Ground 5: Direction on "no comment"
interview
224. Mr Bevan seeks leave to raise a further ground of
appeal, though one that he fairly describes as a "make-weight" point. It relates
to a passage in the judge's summing up in which he referred to the appellant's interview
by the police following her arrest for the murder of Christopher. The judge dealt with the
relevant part of the interview in these terms:
"The officer, you may remember, put to [the appellant] the similarities between the deaths of the two babies, their age, the time of death, both in the bedroom when she was on her own and both in a bouncy chair and the fact that three medical experts were saying that both deaths were unnatural. Her solicitor advised her not to comment on that in the absence of disclosure of the reports and she accepted her solicitor's advice.
Some criticism is made by the prosecution of the defendant's failure at that time to dispute that both children were in the bouncy chair in view of her subsequent evidence that Christopher was not in a bouncy chair at the relevant time. You will obviously want to consider the whole of pages 29 to 31 of that summary that you have when you are considering that point and in particular the last question and answer on page 31 but you may think that, looking at the matter overall, she was in effect following her solicitor's advice to make no comment, which I should tell you was something she was quite entitled to do."

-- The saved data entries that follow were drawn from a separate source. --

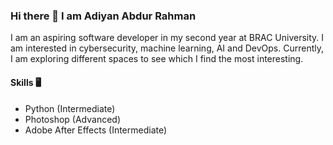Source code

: ### Hi there 👋 I am Adiyan Abdur Rahman
I am an aspiring software developer in my second year at BRAC University. I am interested in cybersecurity, machine learning, AI and DevOps. Currently, I am exploring different spaces to see which I find the most interesting.

#### Skills 🖥️

- Python (Intermediate)
- Photoshop (Advanced)
- Adobe After Effects (Intermediate)

<!--
**AdiyanAbdurRahman/AdiyanAbdurRahman** is a ✨ _special_ ✨ repository because its `README.md` (this file) appears on your GitHub profile.

Here are some ideas to get you started:

- 🔭 I’m currently working on ...
- 🌱 I’m currently learning ...
- 👯 I’m looking to collaborate on ...
- 🤔 I’m looking for help with ...
- 💬 Ask me about ...
- 📫 How to reach me: ...
- 😄 Pronouns: ...
- ⚡ Fun fact: ...
-->
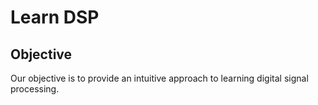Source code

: # Learn DSP

## Objective

Our objective is to provide an intuitive approach to learning digital signal processing.
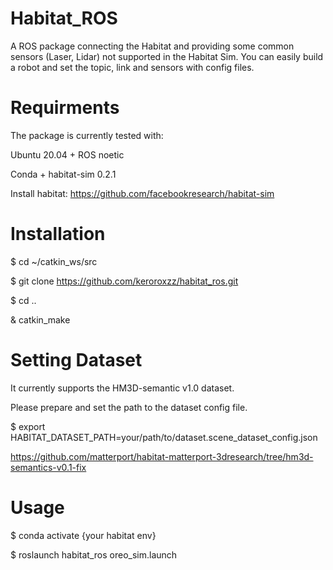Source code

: # Habitat_ROS

A ROS package connecting the Habitat and providing some common sensors (Laser, Lidar) not supported in the Habitat Sim.
You can easily build a robot and set the topic, link and sensors with config files.

# Requirments

The package is currently tested with:

Ubuntu 20.04 + ROS noetic

Conda + habitat-sim 0.2.1

Install habitat: https://github.com/facebookresearch/habitat-sim


# Installation

$ cd ~/catkin_ws/src

$ git clone https://github.com/keroroxzz/habitat_ros.git

$ cd ..

& catkin_make

# Setting Dataset

It currently supports the HM3D-semantic v1.0 dataset.

Please prepare and set the path to the dataset config file.

$ export HABITAT_DATASET_PATH=your/path/to/dataset.scene_dataset_config.json

https://github.com/matterport/habitat-matterport-3dresearch/tree/hm3d-semantics-v0.1-fix

# Usage

$ conda activate {your habitat env}

$ roslaunch habitat_ros oreo_sim.launch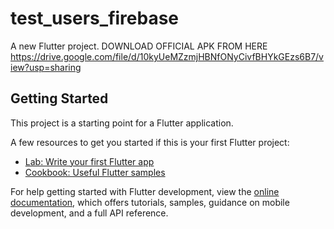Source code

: # test_users_firebase

A new Flutter project.
DOWNLOAD OFFICIAL APK FROM HERE
https://drive.google.com/file/d/10kyUeMZzmjHBNfONyCivfBHYkGEzs6B7/view?usp=sharing

## Getting Started

This project is a starting point for a Flutter application.

A few resources to get you started if this is your first Flutter project:

- [Lab: Write your first Flutter app](https://docs.flutter.dev/get-started/codelab)
- [Cookbook: Useful Flutter samples](https://docs.flutter.dev/cookbook)

For help getting started with Flutter development, view the
[online documentation](https://docs.flutter.dev/), which offers tutorials,
samples, guidance on mobile development, and a full API reference.
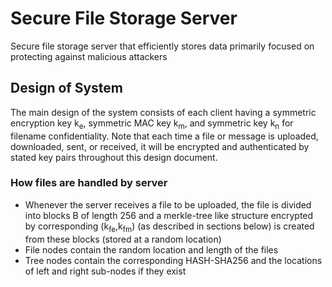 # Secure File Storage Server

Secure file storage server that efficiently stores data primarily focused on protecting against malicious attackers

## Design of System

The main design of the system consists of each client having a symmetric encryption key k<sub>e</sub>, symmetric MAC key k<sub>m</sub>, and symmetric key k<sub>n</sub> for filename confidentiality. Note that each time a file or message is uploaded, downloaded, sent, or received, it will be encrypted and authenticated by stated key pairs throughout this design document.

### How files are handled by server

- Whenever the server receives a file to be uploaded, the file is divided into blocks B of length 256 and a merkle-tree like structure encrypted by corresponding (k<sub>fe</sub>,k<sub>fm</sub>) (as described in sections below) is created from these blocks (stored at a random location)
- File nodes contain the random location and length of the files
- Tree nodes contain the corresponding HASH-SHA256 and the locations of left and right sub-nodes if they exist
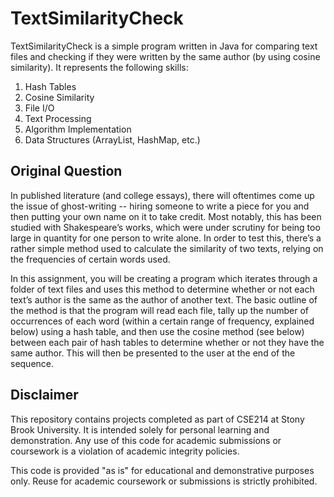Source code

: # TextSimilarityCheck
TextSimilarityCheck is a simple program written in Java for comparing text files and checking if they were written by the same author (by using cosine similarity).
It represents the following skills:

1. Hash Tables    
2. Cosine Similarity    
3. File I/O    
4. Text Processing    
5. Algorithm Implementation    
6. Data Structures (ArrayList, HashMap, etc.) 

## Original Question
In published literature (and college essays), there will oftentimes come up the issue of ghost-writing -- hiring someone to write a piece for you and then putting your own name on it to take credit. Most notably, this has been studied with Shakespeare’s works, which were under scrutiny for being too large in quantity for one person to write alone. In order to test this, there’s a rather simple method used to calculate the similarity of two texts, relying on the frequencies of certain words used.

In this assignment, you will be creating a program which iterates through a folder of text files and uses this method to determine whether or not each text’s author is the same as the author of another text. The basic outline of the method is that the program will read each file, tally up the number of occurrences of each word (within a certain range of frequency, explained below) using a hash table, and then use the cosine method (see below) between each pair of hash tables to determine whether or not they have the same author. This will then be presented to the user at the end of the sequence.

## Disclaimer
This repository contains projects completed as part of CSE214 at Stony Brook University. It is intended solely for personal learning and demonstration. Any use of this code for academic submissions or coursework is a violation of academic integrity policies. 

This code is provided "as is" for educational and demonstrative purposes only. Reuse for academic coursework or submissions is strictly prohibited.

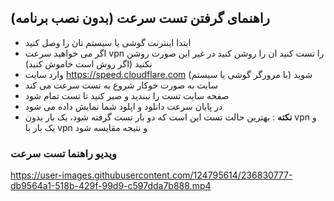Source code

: 
## راهنمای گرفتن تست سرعت (بدون نصب برنامه)
- ابتدا اینترنت گوشی یا سیستم تان را وصل کنید
- اگر می خواهید سرعت vpn را تست کنید ان را روشن کنید در غیر این صورت روشن نکنید (اگر روش است خاموش کنید)
- وارد سایت https://speed.cloudflare.com شوید (با مرورگر گوشی یا سیستم)
- سایت به صورت خوکار شروع به تست سرعت می کند
- صفحه سایت تست را نبندید و صبر کنید تا تست تمام شود
- در پایان سرعت دانلود و اپلود شما نمایش داده می شود
- **نکته** : بهترین حالت تست این است که دو بار تست گرفته شود، یک بار بدون vpn و یک بار با vpn و نتیجه مقایسه شود 


### ویدیو راهنما تست سرعت



https://user-images.githubusercontent.com/124795614/236830777-db9564a1-518b-429f-99d9-c597dda7b888.mp4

225. The last question and answer on page 31, to which the judge referred in particular, came after a passage in which the officer had got into confusion about the evidence of the doctors. That prompted an intervention by the appellant's solicitor, followed by the last question and answer, in these terms:
"Solicitor: Can I just say to you this highlights the difficulty of seeking to advise you in the absence of disclosure of reports, I suggest that you make no comment whatsoever about the observations that the Officer just put to you, none whatsoever.
Question: Okay, right do you have any comment to make on any of those similarities?
Answer: 'No comment'."
226. Mr Bevan submits that the judge, having correctly
ruled that it was not an appropriate case for a direction as to the possibility of drawing
of adverse inferences under s.34 of the Criminal Justice and Public Order Act 1994, should
have gone on to direct the jury not to draw any adverse inference from the
appellant's "no comment" answers. He relies on R v. McGarry [1999] 1 Cr
App R 377, where it was held that when a judge had concluded that the requirements of s.4
of the 1994 Act had not been satisfied, and that therefore it was not open to him to leave
the possibility of drawing adverse inferences to the jury, it was incumbent on him
positively to direct them that they must not in any way hold against the accused his
failure to answer questions; and that unless the jury received such a direction they would
be left without any guidance as to how to regard the accused's refusal to answer, which
might be seriously prejudicial.
227. We agree that, for the reasons given in McGarry,
it is generally desirable, where a judge decides not to give a direction under s.34, that
he should go on to give a clear direction to the jury not to draw any adverse inference
from the defendant's silence. But in this case, to the extent that the judge fell short of
giving such a direction, we do not consider that his approach caused any prejudice to the
appellant, let alone that it was capable of undermining the safety of the conviction. The
judge gave the jury a very clear indication that if they thought that the appellant was
following her solicitor's advice to make no comment, no adverse inference should be drawn:
that "... was something she was quite entitled to do". The passage in the
interview to which he drew particular attention highlighted her solicitor's advice to make
no comment. In those circumstances there was no danger of the jury, through lack of
guidance, making an adverse inference which they should not have made.
228. We are reinforced in that view by the fact that the
approach taken by the judge was agreed in advance with counsel. Prior to the summing up,
it had been agreed that a s.34 direction was not appropriate but that it would be open to
prosecution counsel to comment in his closing speech, in the same way as the point had
been raised in cross-examination, on the fact that the appellant had not said anything
after hearing the officer catalogue the similarities between the deaths. As a result of an
observation in the defence closing speech the issue was raised again with the judge before
the summing up. The judge indicated how he proposed to deal with the matter, very much
along the lines of his eventual direction. Mr Bevan raised no complaint about the proposed
course. Of course, the fact that an approach has been agreed in advance by experienced
defence counsel does not prevent the point being raised on appeal if the approach was
wrong in law; but it does tend to cast doubt on the suggestion that the approach was
prejudicial to the interests of the appellant.
229. Mr Spencer drew our attention to the judgment of the
European Court of Human Rights in Condron v. United Kingdom (2 May 2000). For the
reasons already given, we do not consider that the approach adopted in the circumstances
of the present case, with the agreement of the defence, gave rise to any unfairness or
constituted a breach of the appellant's right to a fair trial under Article 6 ECHR.
230. Having dealt with the point in some detail, we give
leave for it to be raised but reject it as a substantive ground of appeal.